The entire surface of ground conductor 3 can be covered with insulation layer 12 as shown in FIG. 8A. When disposed on a metal via insulation layer 12, antenna device 1 will be able to radiate radio waves not only from radiation conductor 4 but also from ground conductor 3, enabling to improve the communication characteristics. When provided on both end portions only of ground conductor 3 as shown in FIG. 8B insulation layers 12 can also give similar effects. With an adhesive material used for insulation layer 12, antenna device 1 will be attached easily on a metal or the like, increasing in convenience for antenna device 1. ABS resin or FR4 substrate can be used for materials for the insulation layer.

INDUSTRIAL APPLICABILITY

The present invention provides an antenna device that can mount an IC chip on the surface easily, and can hardly be influenced from a metal plate when disposed on the metal plate.

Claims

1. An antenna device comprising:

a substrate;

a ground conductor provided on the bottom surface of the substrate;

a radiation conductor, with a partial cutout, provided on the top surface of the substrate;

a ground terminal provided in the partial cutout of the radiation conductor;

a conductor to connect the ground conductor with the ground terminal; and

a feed terminal connected to the radiation conductor, wherein the ground terminal and the feed terminal are connected to an IC chip, and a slit is provided between the radiation conductor and the feed terminal.

2. (canceled)

3. The antenna device of claim 1, wherein a width of the radiation conductor differs between in a central portion and in both broad sides.

4. The antenna device of claim 1, wherein the radiation conductor is formed meandering in the central portion and flat in both broad sides.

5. The antenna device of claim 1, wherein the radiation conductor is formed spiral in the central portion and flat in both broad sides.

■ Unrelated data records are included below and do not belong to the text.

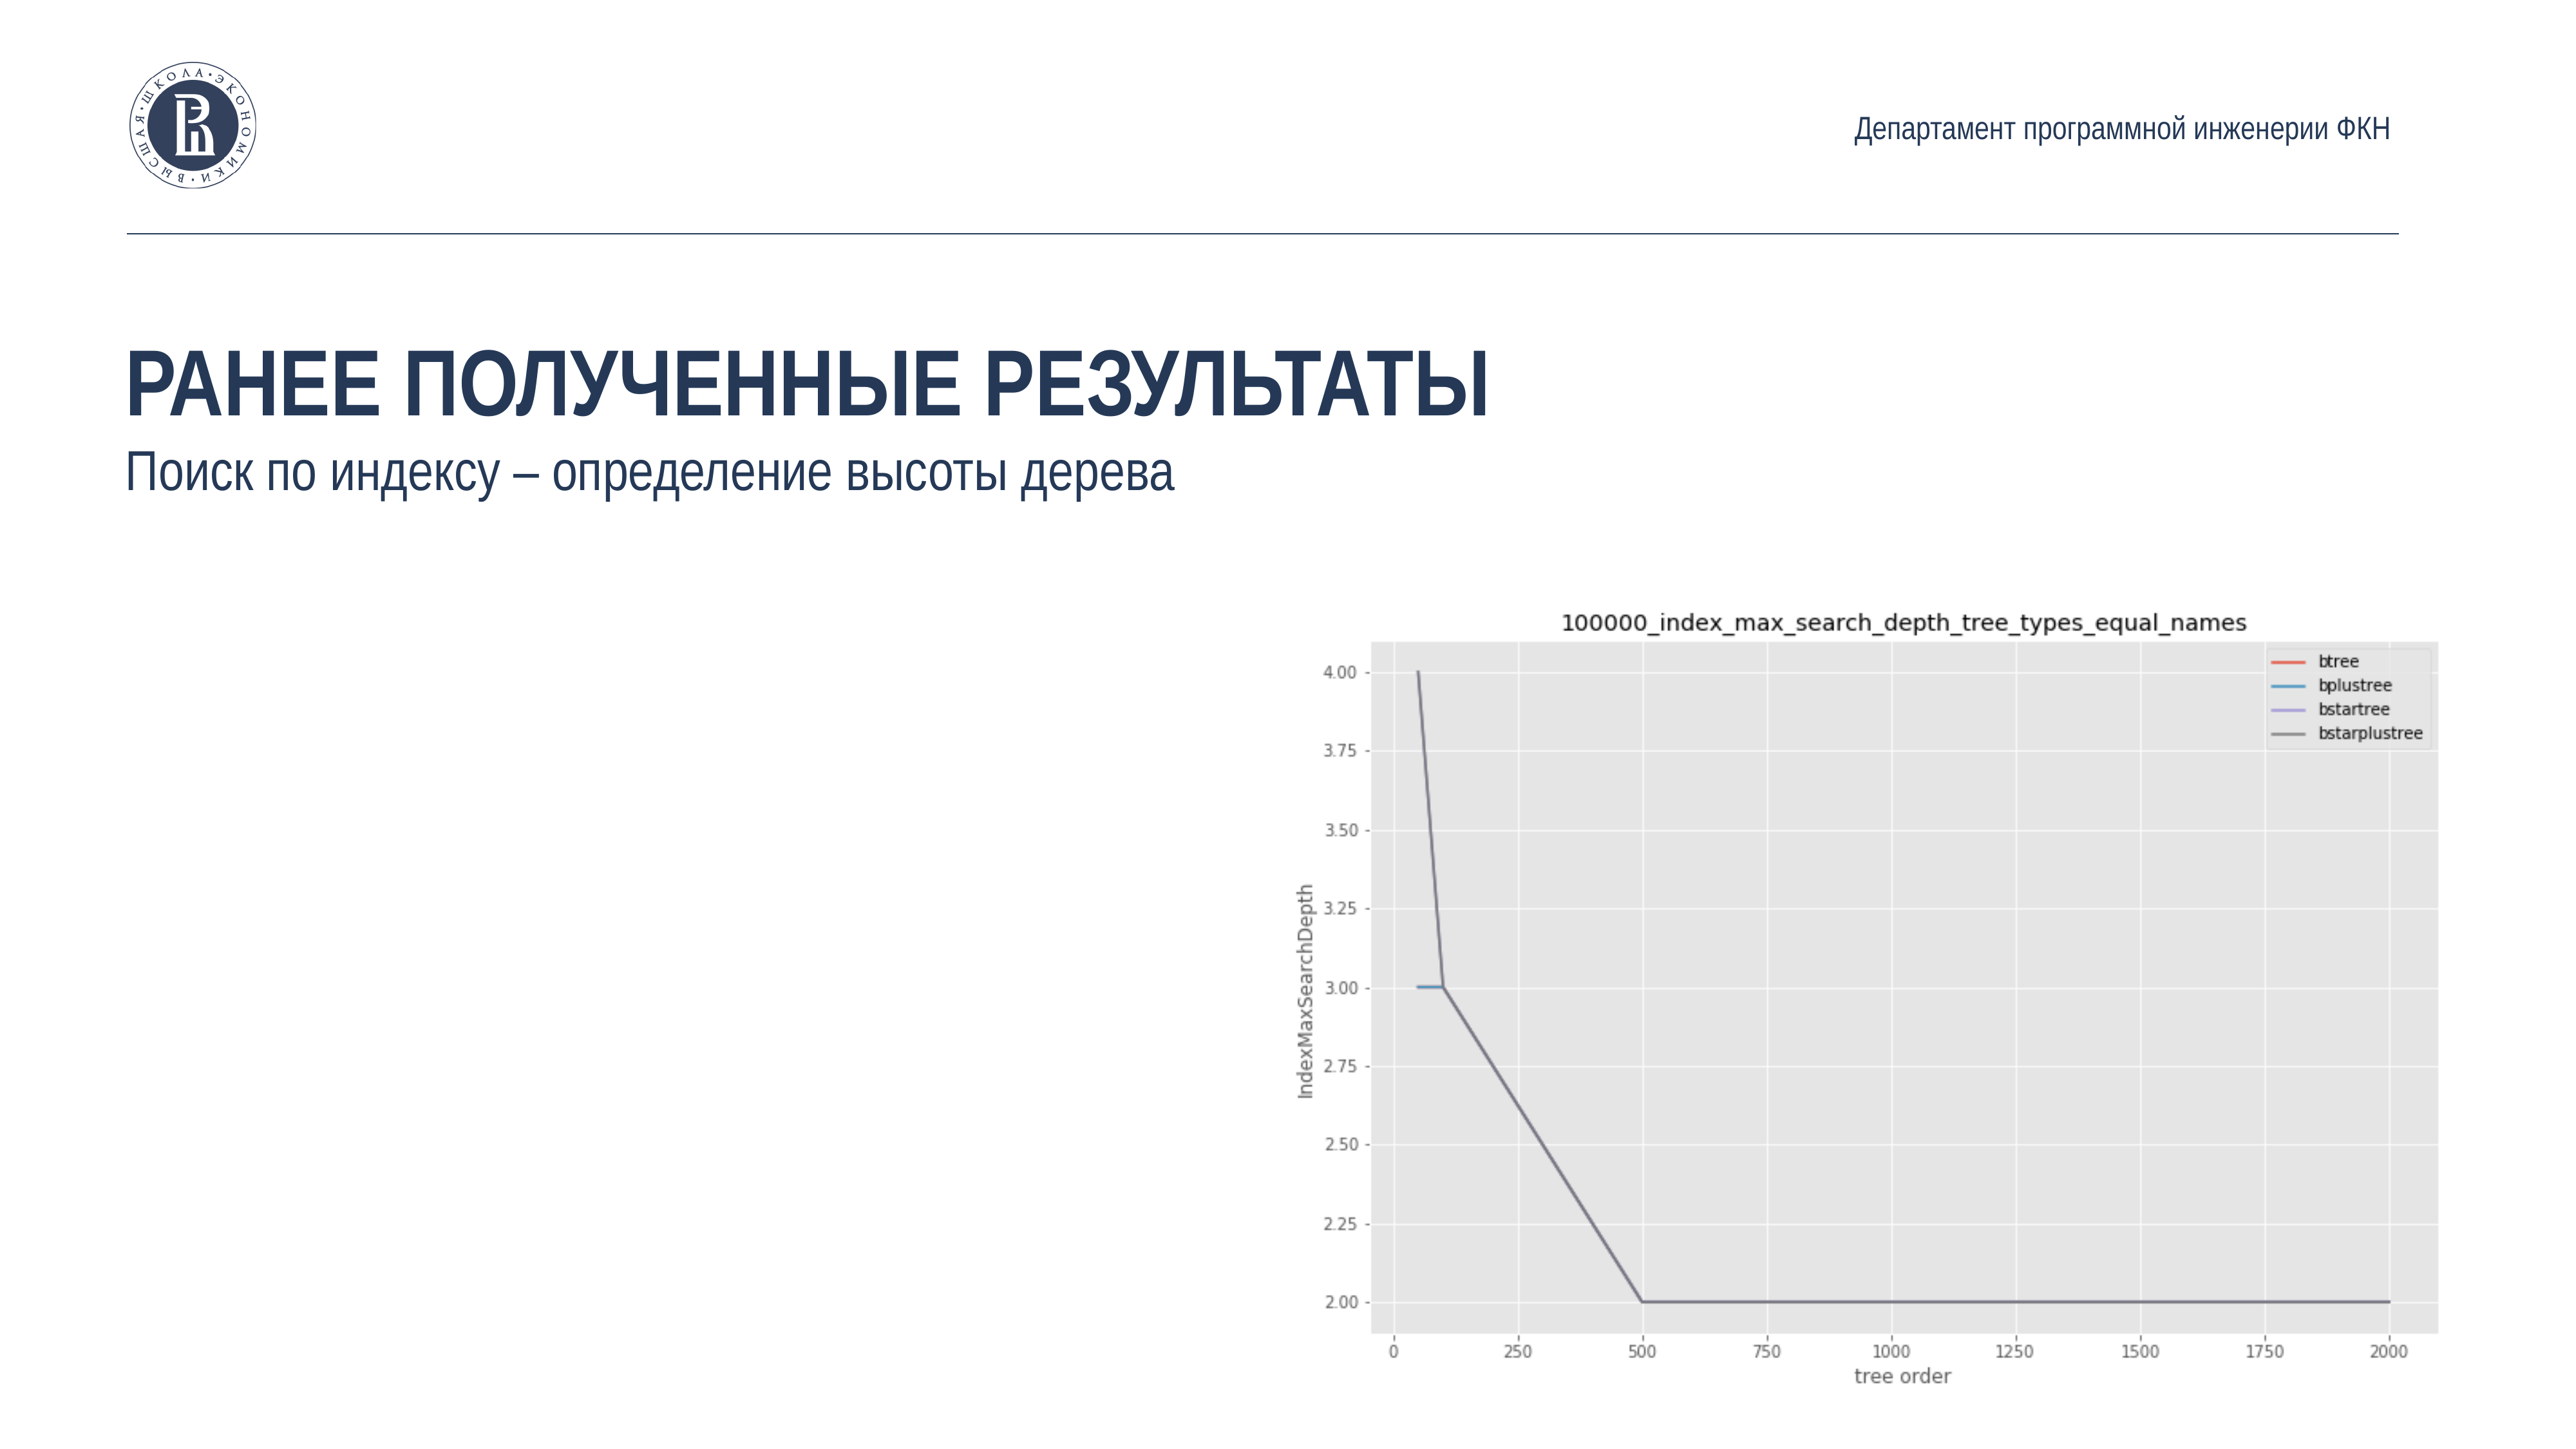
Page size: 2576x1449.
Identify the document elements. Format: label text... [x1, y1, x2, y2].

picture [129, 62, 256, 189]
picture [1198, 531, 2576, 1449]
text_box Ранее полученные результаты Поиск по индексу – определение высоты дерева [117, 314, 2390, 559]
text_box Департамент программной инженерии ФКН [1198, 100, 2399, 154]
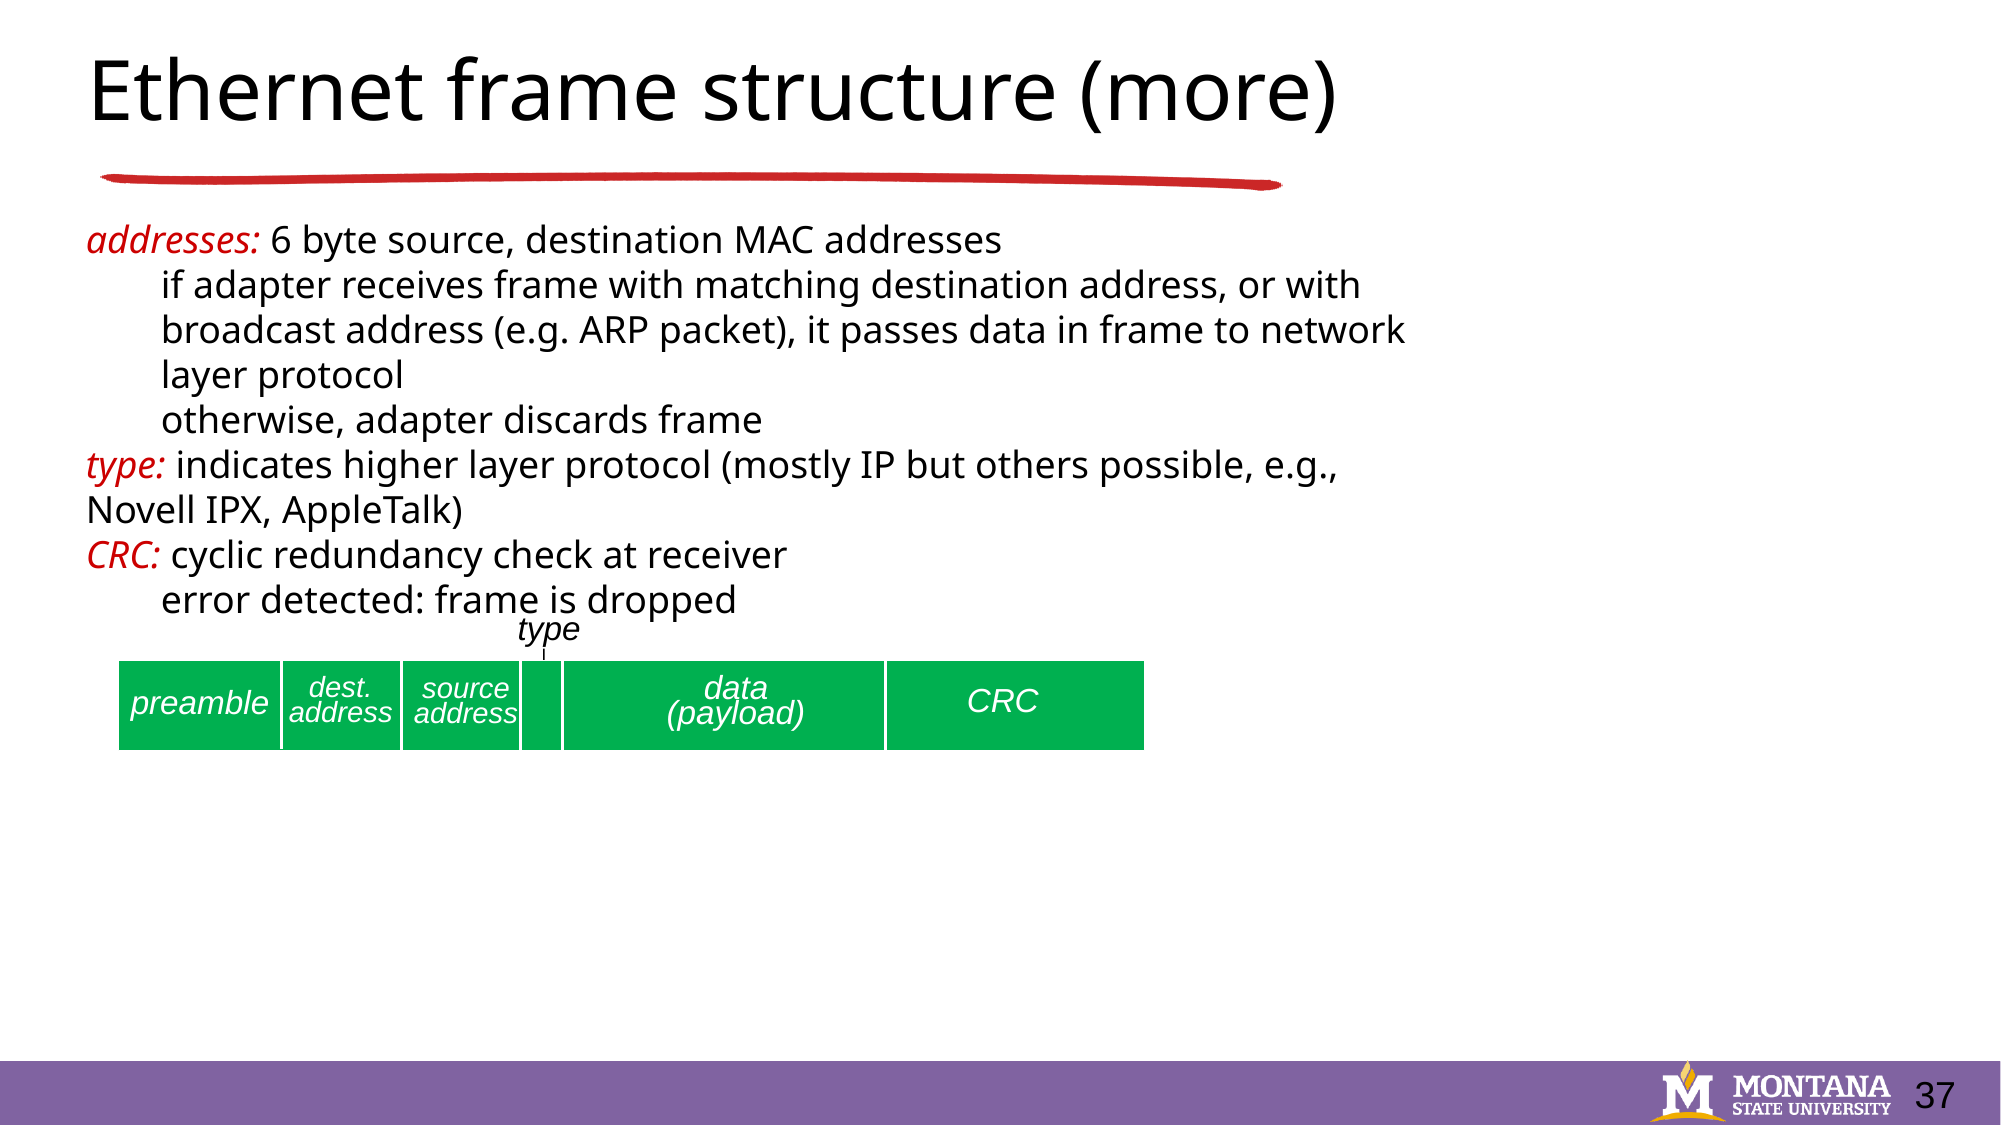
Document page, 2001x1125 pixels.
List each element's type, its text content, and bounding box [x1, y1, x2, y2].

picture [1650, 1060, 1891, 1122]
title Ethernet frame structure (more) [87, 37, 1413, 215]
picture [95, 166, 1296, 196]
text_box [112, 599, 1145, 764]
text_box addresses: 6 byte source, destination MAC addresses if adapter receives frame with matching destination address, or with broadcast address (e.g. ARP packet), it passes data in frame to network layer protocol otherwise, adapter discards frame type: indicates higher layer protocol (mostly IP but others possible, e.g., Novell IPX, AppleTalk) CRC: cyclic redundancy check at receiver error detected: frame is dropped [85, 215, 1443, 621]
slide_number 37 [1887, 1072, 1994, 1125]
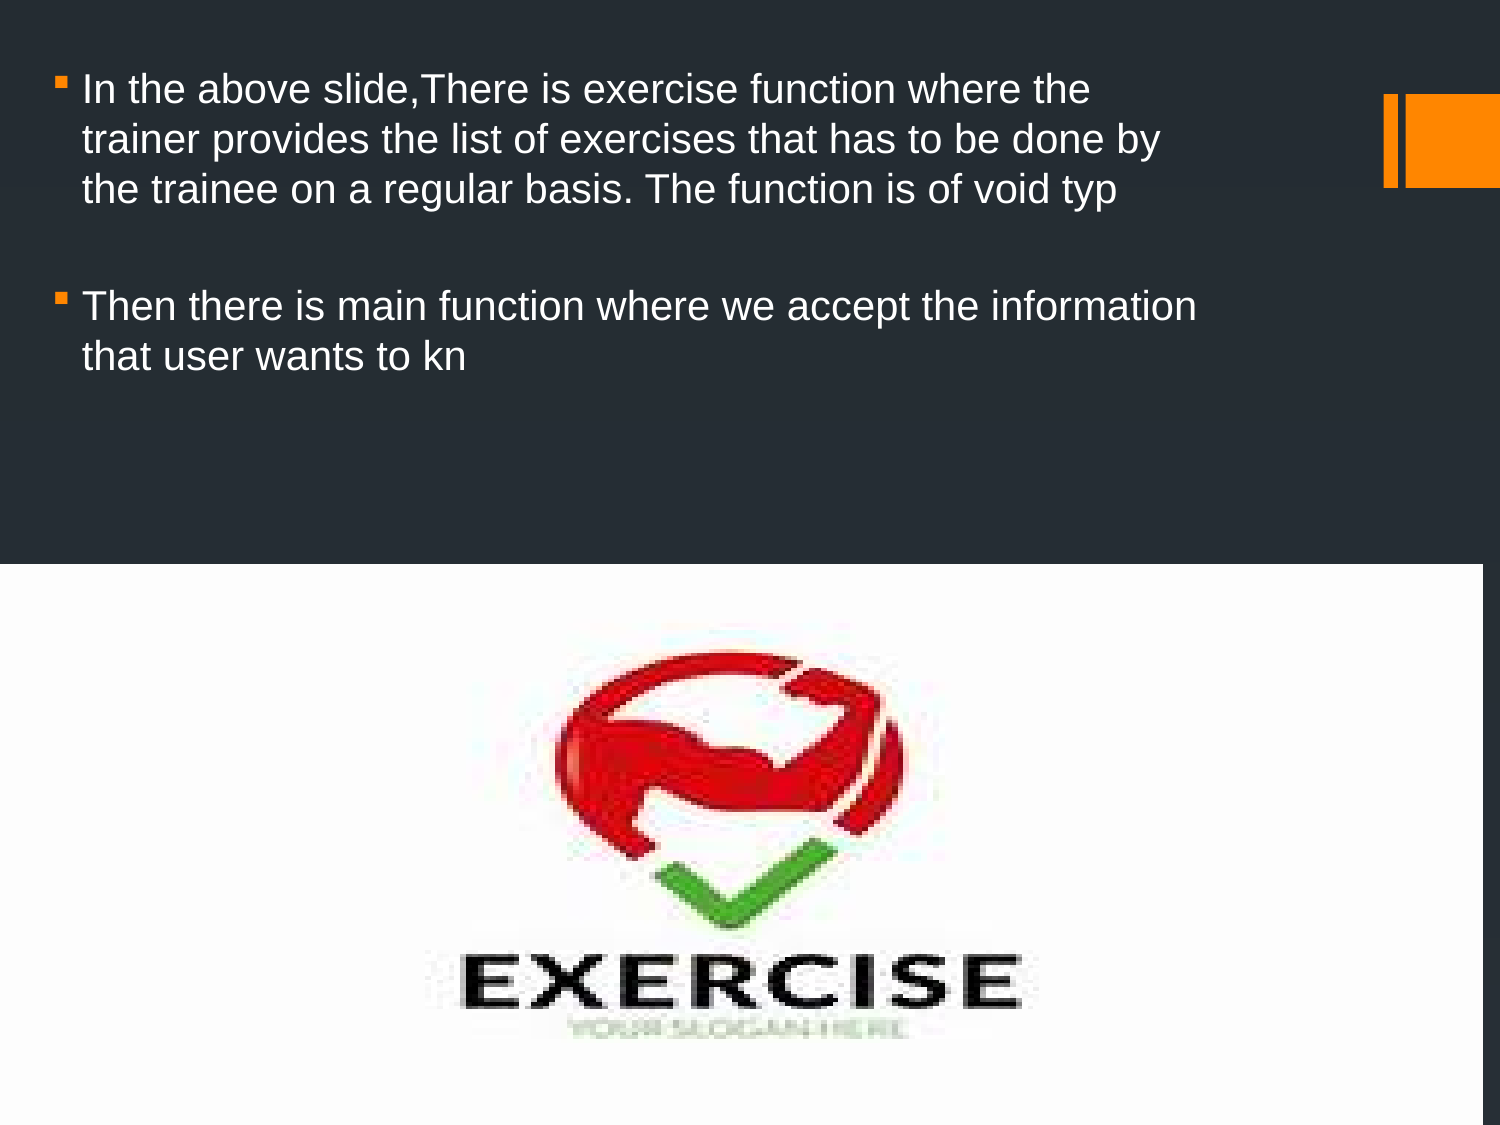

6. The antenna device of claim I, wherein a dent is formed between the ground terminal and the feed terminal, and the IC chip is embedded in the dent.

7. The antenna device of claim 1, wherein a step is provided on a surface of the substrate, and mounted parts of the IC chip including the ground terminal and the feed terminal, and a portion of radiation conductor are disposed on the step.

8. The antenna device of claim 7, wherein the step is molded by a dielectric.

9. The antenna device of claim 1, wherein the substrate is provided with cavities internally.

10. The antenna device of claim 1, wherein parasitic conductors electrically insulated from the radiation conductor are disposed on the substrate.

11. The antenna device of claim 1, wherein the substrate is formed from a flexible material.

12. The antenna of claim 1, wherein an insulation layer is provided on one of an entire surface of the ground conductor and a portion of the ground conductor.

13. A radio communication system having one of the antenna device of claim 1 dispose on a metal.

14. A radio communication system having the antenna device of claim 3 to dispose on a metal.

15. A radio communication system having the antenna device of claim 4 to dispose on a metal.

16. A radio communication system having the antenna device of claim 5 to dispose on a metal.

17. A radio communication system having the antenna device of claim 6 to dispose on a metal.

18. A radio communication system having the antenna device of claim 7 to dispose on a metal.

19. A radio communication system having the antenna device of claim 8 to dispose on a metal.

20. A radio communication system having the antenna device of claim 9 to dispose on a metal.

21. A radio communication system having the antenna device of claim 10 to dispose on a metal.

22. A radio communication system having the antenna device of claim 11 to dispose on a metal.

23. A radio communication system having the antenna device of claim 12 to dispose on a metal.